Wednesday, the NCAA confirmed that some sports will be permitted to resume voluntary on-campus activities beginning June 1.  Included in that limited group (for now) are college football players.  Men’s and women’s basketball are permitted a limited resumption as well.

The NCAA made sure to stress that the on-campus activities are voluntary.Voluntary on-campus athletics activity must be initiated by the student-athlete. Coaches may not be present unless a sport-specific safety exception allows it, and activity cannot be directed by a coach or reported back to a coach.

“We encourage each school to use its discretion to make the best decisions possible for football and basketball student-athletes within the appropriate resocialization framework,” said Division I Council chair M. Grace Calhoun, athletics director at Pennsylvania, said in a statement. “Allowing for voluntary athletics activity acknowledges that reopening our campuses will be an individual decision but should be based on advice from medical experts.”

With the NCAA’s announcement, it will be up to each individual conference — and each individual institution — to reopen the doors for college football players to return to campus.  In accordance with local and state guidelines, obviously.

It’s already been confirmed that the SEC will vote this Friday on whether to bring student-athletes, including college football players, back to campus June 1 or June 15.  Of the 14 athletic directors in the conference, just one, Tennessee’s Phillip Fulmer, is not in favor of the June 1 date for a return.  The Big Ten is also expected to allow players back to campus early this month, with schools such as Ohio State targeting June 8.

The Big 12, meanwhile, is eyeing a mid- to late-June return date for student-athletes.  The Pac-12 will make a determination next week.  The ACC is expected to do the same.

Exactly when these various conferences can start actual practices for the start of the 2020 college football remains to be seen.

In addition to the resumption of on-campus workouts, the NCAA also announced a handful of waivers have been granted.  Those related to the highest level of football includes:

  • Waiving the minimum football attendance requirement for Football Bowl Subdivision members for two years.
  • Financial aid minimums for FBS schools were waived to permit an institution to award at least 75% of the maximum FBS financial aid limit for three years. In addition, institutions will be permitted to award a minimum of 150 athletics grants-in-aid or expend a minimum of $3 million on grants-in-aid to student-athletes for a period of three years. Gender equity requirements and rules governing nonrenewal/cancellation of aid remain in effect.
  • FBS schools will not be required to play 60% of their games against FBS members or play five home games against FBS opponents.

The latter waiver is nearly as important as the resumption of on-campus workouts. The easing of those restrictions will allow athletic directors across the country the flexibility to get in a full slate of games — or as close to a full slate of games — as we continue to weave our way through the coronavirus pandemic.

» Record excerpts
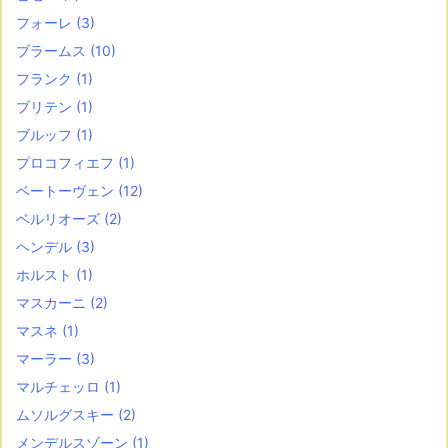
フォーレ
(3)
ブラームス
(10)
フランク
(1)
ブリテン
(1)
ブルッフ
(1)
プロコフィエフ
(1)
ベートーヴェン
(12)
ベルリオーズ
(2)
ヘンデル
(3)
ホルスト
(1)
マスカーニ
(2)
マスネ
(1)
マーラー
(3)
マルチェッロ
(1)
ムソルグスキー
(2)
メンデルスゾーン
(1)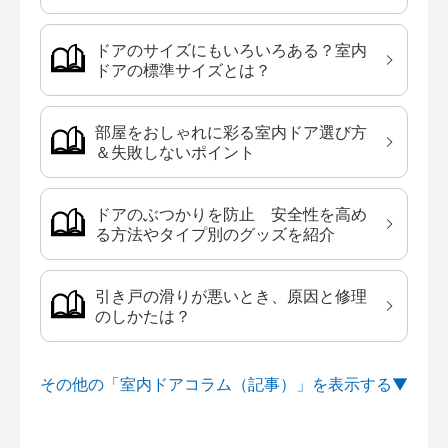
ドアのサイズにもいろいろある？室内
ドアの標準サイズとは？
部屋をおしゃれに彩る室内ドア選び方
＆失敗しないポイント
ドアのぶつかりを防止 安全性を高め
る方法やタイプ別のグッズを紹介
引き戸の滑りが悪いとき、原因と修理
のしかたは？
その他の「室内ドアコラム（記事）」を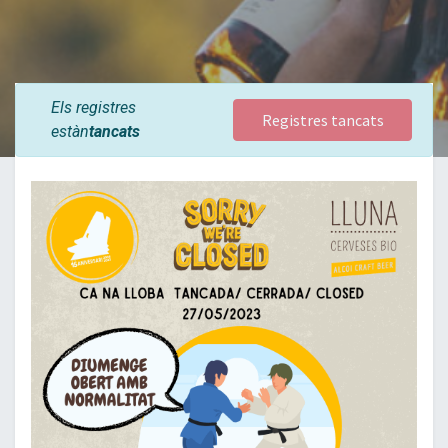
Els registres
Registres tancats
estàn
tancats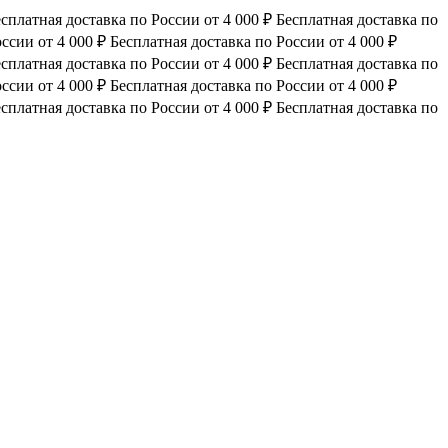
сплатная доставка по России от 4 000 ₽
Бесплатная доставка по
ссии от 4 000 ₽
Бесплатная доставка по России от 4 000 ₽
сплатная доставка по России от 4 000 ₽
Бесплатная доставка по
ссии от 4 000 ₽
Бесплатная доставка по России от 4 000 ₽
сплатная доставка по России от 4 000 ₽
Бесплатная доставка по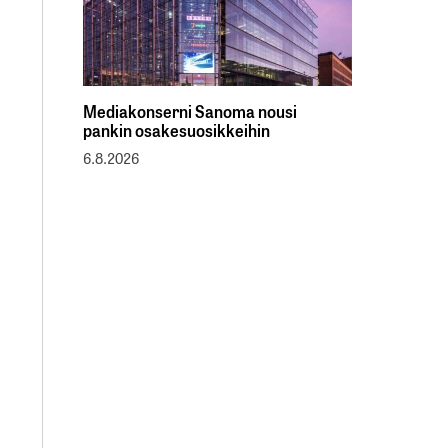
Mediakonserni Sanoma nousi
pankin osakesuosikkeihin
6.8.2026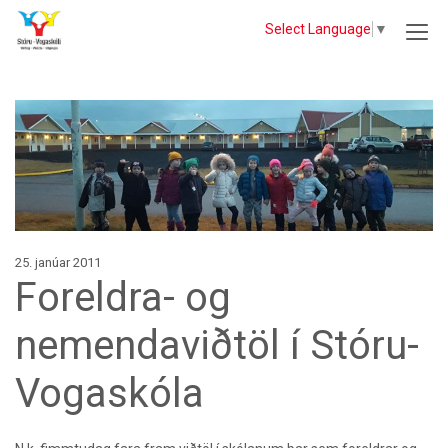
Select Language
▼
25. janúar 2011
Foreldra- og
nemendaviðtöl í Stóru-
Vogaskóla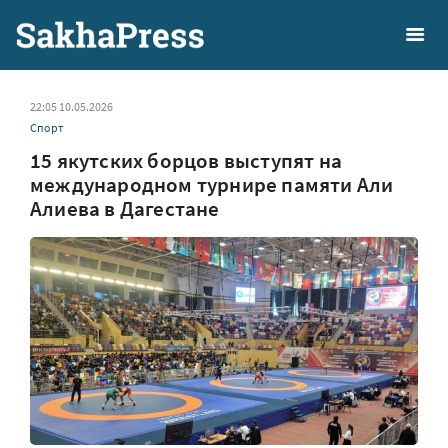
22:05 10.05.2026
Спорт
15 якутских борцов выступят на
международном турнире памяти Али
Алиева в Дагестане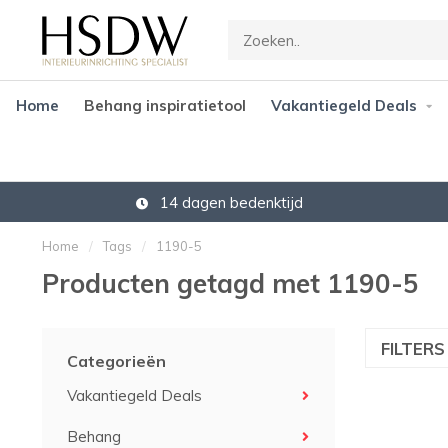
Home
Behang inspiratietool
Vakantiegeld Deals
14 dagen bedenktijd
Home
/
Tags
/
1190-5
Producten getagd met 1190-5
FILTER
Categorieën
Vakantiegeld Deals
Behang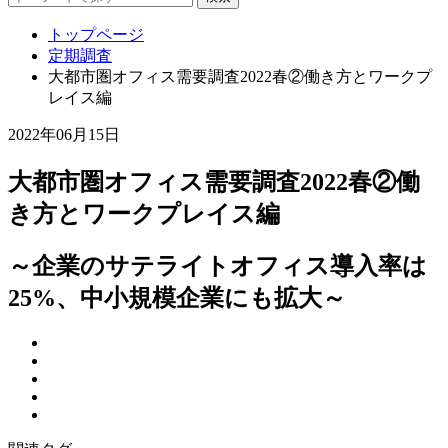
トップページ
定期調査
大都市圏オフィス需要調査2022春②働き方とワークプ
レイス編
2022年06月15日
大都市圏オフィス需要調査2022春②働
き方とワークプレイス編
～企業のサテライトオフィス導入率は
25%、中小規模企業にも拡大～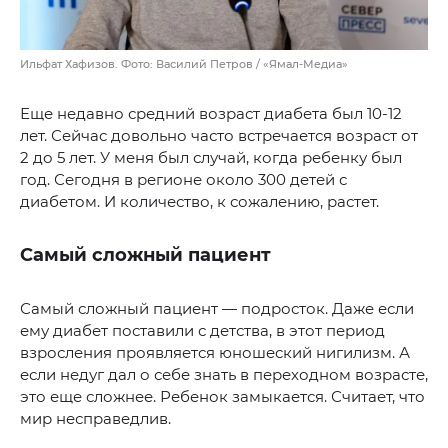
Ильфат Хафизов. Фото: Василий Петров / «Ямал-Медиа»
Еще недавно средний возраст диабета был 10-12
лет. Сейчас довольно часто встречается возраст от
2 до 5 лет. У меня был случай, когда ребенку был
год. Сегодня в регионе около 300 детей с
диабетом. И количество, к сожалению, растет.
Самый сложный пациент
Самый сложный пациент — подросток. Даже если
ему диабет поставили с детства, в этот период
взросления проявляется юношеский нигилизм. А
если недуг дал о себе знать в переходном возрасте,
это еще сложнее. Ребенок замыкается. Считает, что
мир несправедлив.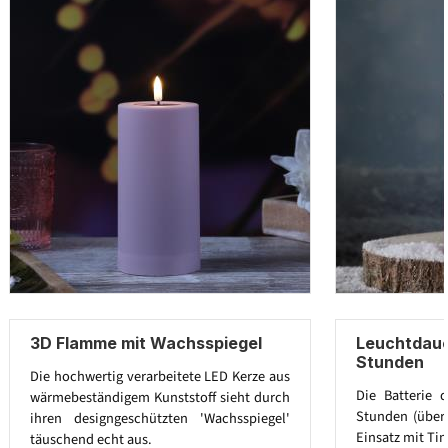
3D Flamme mit Wachsspiegel
Leuchtdaue
Stunden
Die hochwertig verarbeitete LED Kerze aus
Die Batterie 
wärmebeständigem Kunststoff sieht durch
Stunden (über 
ihren designgeschützten 'Wachsspiegel'
Einsatz mit Tim
täuschend echt aus.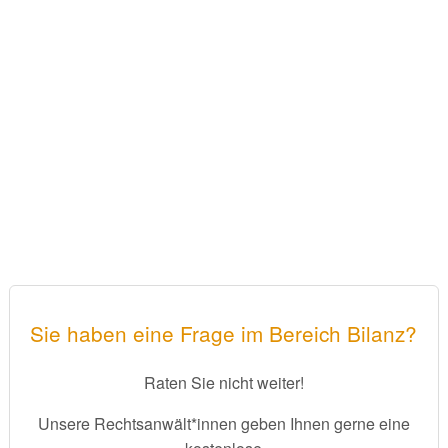
Sie haben eine Frage im Bereich Bilanz?
Raten Sie nicht weiter!
Unsere Rechtsanwält*innen geben Ihnen gerne eine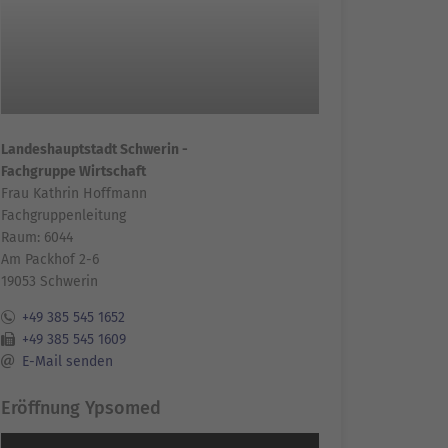
Landeshauptstadt Schwerin -
Fachgruppe Wirtschaft
Frau Kathrin Hoffmann
Fachgruppenleitung
Raum: 6044
Am Packhof 2-6
19053 Schwerin
+49 385 545 1652
+49 385 545 1609
E-Mail senden
Eröffnung Ypsomed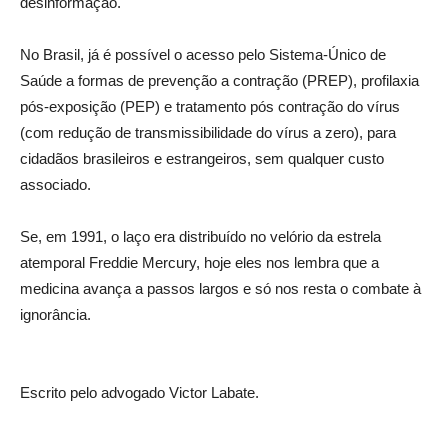
desinformação.
No Brasil, já é possível o acesso pelo Sistema-Único de
Saúde a formas de prevenção a contração (PREP), profilaxia
pós-exposição (PEP) e tratamento pós contração do vírus
(com redução de transmissibilidade do vírus a zero), para
cidadãos brasileiros e estrangeiros, sem qualquer custo
associado.
Se, em 1991, o laço era distribuído no velório da estrela
atemporal Freddie Mercury, hoje eles nos lembra que a
medicina avança a passos largos e só nos resta o combate à
ignorância.
Escrito pelo advogado Victor Labate.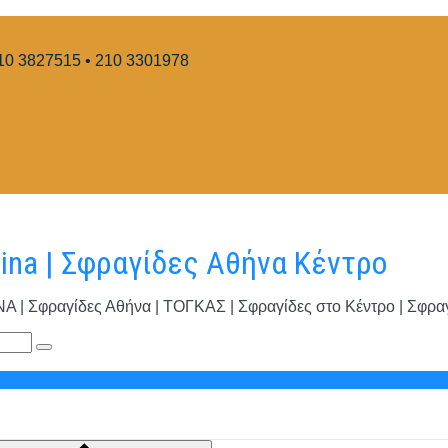
10 3827515 • 210 3301978
hina | Σφραγίδες Αθήνα Κέντρο
φραγίδες Αθήνα | ΤΟΓΚΑΣ | Σφραγίδες στο Κέντρο | Σφραγί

» Required actions
• A. Rewrite the NCAA reopening article between "Exactly when these" and "remain in effect.", inclusive, changing "Football Bowl Subdivision" to "FBS".
• B. Summarize the NCAA reopening article in two sentences.
• C. According to the NCAA reopening article, which SEC athletic director is not in favor of the June 1 return date?

» Outputs in order
• A.
Exactly when these various conferences can start actual practices for the start of the 2020 college football remains to be seen.

In addition to the resumption of on-campus workouts, the NCAA also announced a handful of waivers have been granted.  Those related to the highest level of football includes:

  • Waiving the minimum football attendance requirement for FBS members for two years.
  • Financial aid minimums for FBS schools were waived to permit an institution to award at least 75% of the maximum FBS financial aid limit for three years. In addition, institutions will be permitted to award a minimum of 150 athletics grants-in-aid or expend a minimum of $3 million on grants-in-aid to student-athletes for a period of three years. Gender equity requirements and rules governing nonrenewal/cancellation of aid remain in effect.

• B. The NCAA confirmed that football and basketball players may resume voluntary, student-initiated on-campus activities beginning June 1, with each conference and institution deciding when to reopen in accordance with local and state guidelines. The NCAA also granted several waivers for FBS schools covering attendance, financial aid, and scheduling requirements.

• C. Tennessee's Phillip Fulmer.